Голем : Падонак Вертинский (эссе)
02:34 07-10-2011
* * *
Вертинский не преуспел в развитии русской поэзии.
То же самое, в отношении музыки. И на театральной сцене следов его почти не осталось. Шансон его явно вторичен. Французы, к примеру, оказались куда поэтичней и музыкальнее. Тот же Жильбер Беко, или там, Шарль Азнавур.
В кинематографе Вертинский — тоже что-то малозаметное.

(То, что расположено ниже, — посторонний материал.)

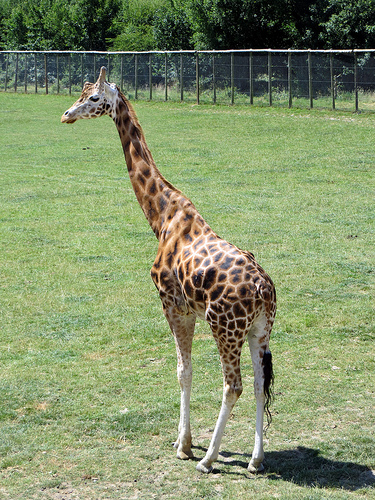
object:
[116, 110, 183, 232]
neck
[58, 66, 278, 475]
giraffe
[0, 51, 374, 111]
fence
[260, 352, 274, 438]
hair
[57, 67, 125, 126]
head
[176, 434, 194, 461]
foot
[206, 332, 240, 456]
leg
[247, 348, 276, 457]
leg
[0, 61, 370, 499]
area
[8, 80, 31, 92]
wheel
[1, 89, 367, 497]
ground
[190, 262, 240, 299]
patches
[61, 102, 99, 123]
muzzle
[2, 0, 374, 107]
background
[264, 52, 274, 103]
pole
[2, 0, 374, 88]
trees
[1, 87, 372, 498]
grass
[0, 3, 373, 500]
photo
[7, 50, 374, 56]
bar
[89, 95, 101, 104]
eye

С превеликим трудом всплывает из небытия гнусавый князь-покровитель (к/ф «Анна на шее») в безупречно сидящем фраке. Прочие же актёры, занятые в постановке, напоминают толпу переодетых беженцев.
Что же вспоминается при слове
Вертинский?
Томительная поза, вкрадчивый стон: где вы теперь, кто вам целует пальцы…
Сладкая истома охватывает вас, словно при чтении романа Лидии Чарской «Княжна Джаваха».
Ну и с чего бы, спрашивается, столько лет крутилась блистательная мировая элита в орбите недобитого русского скитальца, прозванного революционно-газетными перьями «беглым белогвардейцем»? Те же Фёдор Шаляпин с Анной Павловой были на театре далеко не олухи – зачем они ввели в свою программу Александра Вертинского, да ещё и в мировое турне?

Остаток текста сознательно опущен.